TASK REQUIREMENTS -
Please filter the data below down to the lines holding the string "they".
BEGIN MATERIAL SHOWN
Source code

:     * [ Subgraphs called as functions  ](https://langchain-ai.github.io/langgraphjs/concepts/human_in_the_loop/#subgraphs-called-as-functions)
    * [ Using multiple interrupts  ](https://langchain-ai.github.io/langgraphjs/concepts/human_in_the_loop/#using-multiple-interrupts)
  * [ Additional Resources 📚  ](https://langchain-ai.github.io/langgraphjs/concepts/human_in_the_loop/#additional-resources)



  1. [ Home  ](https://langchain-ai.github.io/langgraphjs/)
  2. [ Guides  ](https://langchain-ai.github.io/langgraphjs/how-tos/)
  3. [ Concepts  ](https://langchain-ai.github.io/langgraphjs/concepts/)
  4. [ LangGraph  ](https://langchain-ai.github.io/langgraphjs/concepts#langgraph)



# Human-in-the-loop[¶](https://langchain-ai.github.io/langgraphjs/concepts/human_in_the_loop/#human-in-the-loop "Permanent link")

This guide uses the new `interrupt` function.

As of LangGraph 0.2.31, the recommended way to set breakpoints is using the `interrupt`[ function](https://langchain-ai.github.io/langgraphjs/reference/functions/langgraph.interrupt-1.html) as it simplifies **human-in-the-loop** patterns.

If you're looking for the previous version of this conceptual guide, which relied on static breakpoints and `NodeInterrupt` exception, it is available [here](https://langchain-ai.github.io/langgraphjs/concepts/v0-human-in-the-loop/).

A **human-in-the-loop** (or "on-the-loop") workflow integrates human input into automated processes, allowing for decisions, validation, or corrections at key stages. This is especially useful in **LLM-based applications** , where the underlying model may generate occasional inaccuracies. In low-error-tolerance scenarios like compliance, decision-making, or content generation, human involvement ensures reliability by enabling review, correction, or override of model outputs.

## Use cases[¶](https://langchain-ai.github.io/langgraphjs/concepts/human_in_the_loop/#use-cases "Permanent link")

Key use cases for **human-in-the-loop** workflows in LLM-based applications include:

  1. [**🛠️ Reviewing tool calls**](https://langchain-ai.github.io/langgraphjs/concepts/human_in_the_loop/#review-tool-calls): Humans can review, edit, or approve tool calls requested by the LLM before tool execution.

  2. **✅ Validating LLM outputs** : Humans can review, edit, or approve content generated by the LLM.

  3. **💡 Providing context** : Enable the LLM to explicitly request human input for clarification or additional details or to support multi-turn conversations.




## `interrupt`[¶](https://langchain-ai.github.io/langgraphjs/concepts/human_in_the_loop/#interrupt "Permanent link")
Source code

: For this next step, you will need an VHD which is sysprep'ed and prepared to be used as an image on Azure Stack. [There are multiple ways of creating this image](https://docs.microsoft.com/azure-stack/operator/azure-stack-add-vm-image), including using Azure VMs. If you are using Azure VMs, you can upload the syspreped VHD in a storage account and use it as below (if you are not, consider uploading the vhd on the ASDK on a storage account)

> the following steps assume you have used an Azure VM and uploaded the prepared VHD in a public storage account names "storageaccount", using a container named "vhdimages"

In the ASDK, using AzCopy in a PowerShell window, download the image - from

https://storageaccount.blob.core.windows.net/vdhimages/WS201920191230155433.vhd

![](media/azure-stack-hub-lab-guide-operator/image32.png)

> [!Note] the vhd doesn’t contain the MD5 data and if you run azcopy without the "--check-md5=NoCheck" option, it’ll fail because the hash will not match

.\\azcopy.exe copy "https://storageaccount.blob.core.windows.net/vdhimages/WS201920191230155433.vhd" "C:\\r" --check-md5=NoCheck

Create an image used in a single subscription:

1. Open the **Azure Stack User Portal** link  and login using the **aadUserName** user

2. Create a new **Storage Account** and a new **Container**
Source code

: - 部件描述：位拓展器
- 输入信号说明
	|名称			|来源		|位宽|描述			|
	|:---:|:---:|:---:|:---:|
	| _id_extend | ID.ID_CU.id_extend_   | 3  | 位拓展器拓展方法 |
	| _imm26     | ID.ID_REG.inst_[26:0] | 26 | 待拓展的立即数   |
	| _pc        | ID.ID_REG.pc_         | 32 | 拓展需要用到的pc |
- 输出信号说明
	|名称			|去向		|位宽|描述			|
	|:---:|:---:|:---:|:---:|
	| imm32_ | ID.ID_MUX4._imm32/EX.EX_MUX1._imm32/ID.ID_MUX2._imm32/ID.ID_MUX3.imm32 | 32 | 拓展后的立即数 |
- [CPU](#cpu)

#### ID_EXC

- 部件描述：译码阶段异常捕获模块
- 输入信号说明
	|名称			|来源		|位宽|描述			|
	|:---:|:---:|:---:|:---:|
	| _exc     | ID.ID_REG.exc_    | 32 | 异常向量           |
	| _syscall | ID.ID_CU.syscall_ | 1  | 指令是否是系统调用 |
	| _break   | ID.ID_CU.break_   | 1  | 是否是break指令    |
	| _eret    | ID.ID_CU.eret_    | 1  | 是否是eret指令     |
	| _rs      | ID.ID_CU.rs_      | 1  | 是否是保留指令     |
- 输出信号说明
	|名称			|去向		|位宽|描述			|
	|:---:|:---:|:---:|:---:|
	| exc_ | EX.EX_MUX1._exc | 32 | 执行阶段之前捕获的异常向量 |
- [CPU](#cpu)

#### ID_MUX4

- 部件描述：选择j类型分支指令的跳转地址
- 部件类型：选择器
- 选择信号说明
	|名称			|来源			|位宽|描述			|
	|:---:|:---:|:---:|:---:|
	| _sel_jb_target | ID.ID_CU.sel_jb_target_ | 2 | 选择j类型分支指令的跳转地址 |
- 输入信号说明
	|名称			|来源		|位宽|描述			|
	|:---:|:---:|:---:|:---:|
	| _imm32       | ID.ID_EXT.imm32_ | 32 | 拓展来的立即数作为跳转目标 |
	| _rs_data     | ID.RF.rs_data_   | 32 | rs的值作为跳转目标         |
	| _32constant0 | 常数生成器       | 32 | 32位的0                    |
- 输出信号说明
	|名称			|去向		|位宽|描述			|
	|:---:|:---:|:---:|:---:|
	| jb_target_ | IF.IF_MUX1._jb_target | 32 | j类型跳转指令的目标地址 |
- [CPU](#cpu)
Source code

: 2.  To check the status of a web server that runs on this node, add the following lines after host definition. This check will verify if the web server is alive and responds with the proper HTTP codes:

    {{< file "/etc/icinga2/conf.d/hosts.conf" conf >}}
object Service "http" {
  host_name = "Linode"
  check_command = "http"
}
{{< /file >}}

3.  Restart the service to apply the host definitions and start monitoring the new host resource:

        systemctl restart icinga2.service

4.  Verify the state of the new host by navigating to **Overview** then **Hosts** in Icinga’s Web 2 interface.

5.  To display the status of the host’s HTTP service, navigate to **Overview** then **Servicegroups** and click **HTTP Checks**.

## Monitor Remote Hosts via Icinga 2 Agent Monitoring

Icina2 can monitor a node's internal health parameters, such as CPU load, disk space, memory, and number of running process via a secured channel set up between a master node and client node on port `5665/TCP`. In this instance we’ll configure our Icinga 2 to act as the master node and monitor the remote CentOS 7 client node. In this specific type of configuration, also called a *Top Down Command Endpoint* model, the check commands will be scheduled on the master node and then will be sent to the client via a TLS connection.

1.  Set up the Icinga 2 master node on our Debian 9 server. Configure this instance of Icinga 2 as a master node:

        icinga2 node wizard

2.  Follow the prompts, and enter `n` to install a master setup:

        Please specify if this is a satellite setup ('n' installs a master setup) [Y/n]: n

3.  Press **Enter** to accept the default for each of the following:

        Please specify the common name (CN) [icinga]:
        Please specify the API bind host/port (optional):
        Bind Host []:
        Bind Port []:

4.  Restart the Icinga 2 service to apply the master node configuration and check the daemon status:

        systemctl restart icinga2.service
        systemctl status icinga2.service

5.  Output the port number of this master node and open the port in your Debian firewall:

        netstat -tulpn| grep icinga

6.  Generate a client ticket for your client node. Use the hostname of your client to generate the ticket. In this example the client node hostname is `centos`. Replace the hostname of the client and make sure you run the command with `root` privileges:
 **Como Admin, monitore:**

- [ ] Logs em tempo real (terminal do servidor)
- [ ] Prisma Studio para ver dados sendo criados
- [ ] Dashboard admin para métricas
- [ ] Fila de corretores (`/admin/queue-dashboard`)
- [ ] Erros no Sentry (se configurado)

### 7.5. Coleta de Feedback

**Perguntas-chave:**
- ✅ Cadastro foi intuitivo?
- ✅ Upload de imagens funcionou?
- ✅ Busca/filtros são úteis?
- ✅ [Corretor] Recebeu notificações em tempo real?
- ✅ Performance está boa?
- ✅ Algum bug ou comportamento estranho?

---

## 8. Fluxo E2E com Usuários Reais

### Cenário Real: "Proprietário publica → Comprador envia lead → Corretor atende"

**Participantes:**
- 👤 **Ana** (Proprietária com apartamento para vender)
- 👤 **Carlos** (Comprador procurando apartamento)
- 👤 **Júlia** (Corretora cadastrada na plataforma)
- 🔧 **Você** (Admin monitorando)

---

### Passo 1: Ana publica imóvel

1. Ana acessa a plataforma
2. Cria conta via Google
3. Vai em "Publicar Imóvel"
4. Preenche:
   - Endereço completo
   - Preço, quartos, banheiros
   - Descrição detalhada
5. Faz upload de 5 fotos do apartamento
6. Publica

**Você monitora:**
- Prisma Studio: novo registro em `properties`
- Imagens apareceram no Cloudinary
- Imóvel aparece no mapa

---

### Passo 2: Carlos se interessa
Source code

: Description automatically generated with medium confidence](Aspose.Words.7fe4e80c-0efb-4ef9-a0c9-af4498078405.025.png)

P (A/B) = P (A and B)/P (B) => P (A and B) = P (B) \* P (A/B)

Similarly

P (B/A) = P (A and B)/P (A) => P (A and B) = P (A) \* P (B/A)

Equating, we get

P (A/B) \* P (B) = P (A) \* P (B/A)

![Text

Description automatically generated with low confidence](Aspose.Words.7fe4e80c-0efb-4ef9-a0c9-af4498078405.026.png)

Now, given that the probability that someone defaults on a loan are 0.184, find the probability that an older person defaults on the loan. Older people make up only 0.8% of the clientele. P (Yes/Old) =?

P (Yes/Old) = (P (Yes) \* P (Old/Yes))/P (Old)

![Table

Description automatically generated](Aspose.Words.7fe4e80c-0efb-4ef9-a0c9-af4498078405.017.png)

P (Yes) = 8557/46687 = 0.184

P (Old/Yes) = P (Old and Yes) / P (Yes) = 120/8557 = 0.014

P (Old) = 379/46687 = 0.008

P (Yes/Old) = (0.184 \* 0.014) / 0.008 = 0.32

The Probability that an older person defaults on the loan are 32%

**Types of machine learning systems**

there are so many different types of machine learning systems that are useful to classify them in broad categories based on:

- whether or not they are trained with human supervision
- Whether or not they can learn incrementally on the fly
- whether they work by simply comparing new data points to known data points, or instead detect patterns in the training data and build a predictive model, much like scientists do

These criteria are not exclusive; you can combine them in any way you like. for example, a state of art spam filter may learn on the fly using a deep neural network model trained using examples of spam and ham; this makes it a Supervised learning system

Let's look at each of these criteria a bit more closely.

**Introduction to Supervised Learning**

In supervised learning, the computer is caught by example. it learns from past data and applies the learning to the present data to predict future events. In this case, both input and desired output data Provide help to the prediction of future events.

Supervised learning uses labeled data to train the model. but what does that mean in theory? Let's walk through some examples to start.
END MATERIAL SHOWN
EXPECTED OUTPUT -
- whether or not they are trained with human supervision
- Whether or not they can learn incrementally on the fly
- whether they work by simply comparing new data points to known data points, or instead detect patterns in the training data and build a predictive model, much like scientists do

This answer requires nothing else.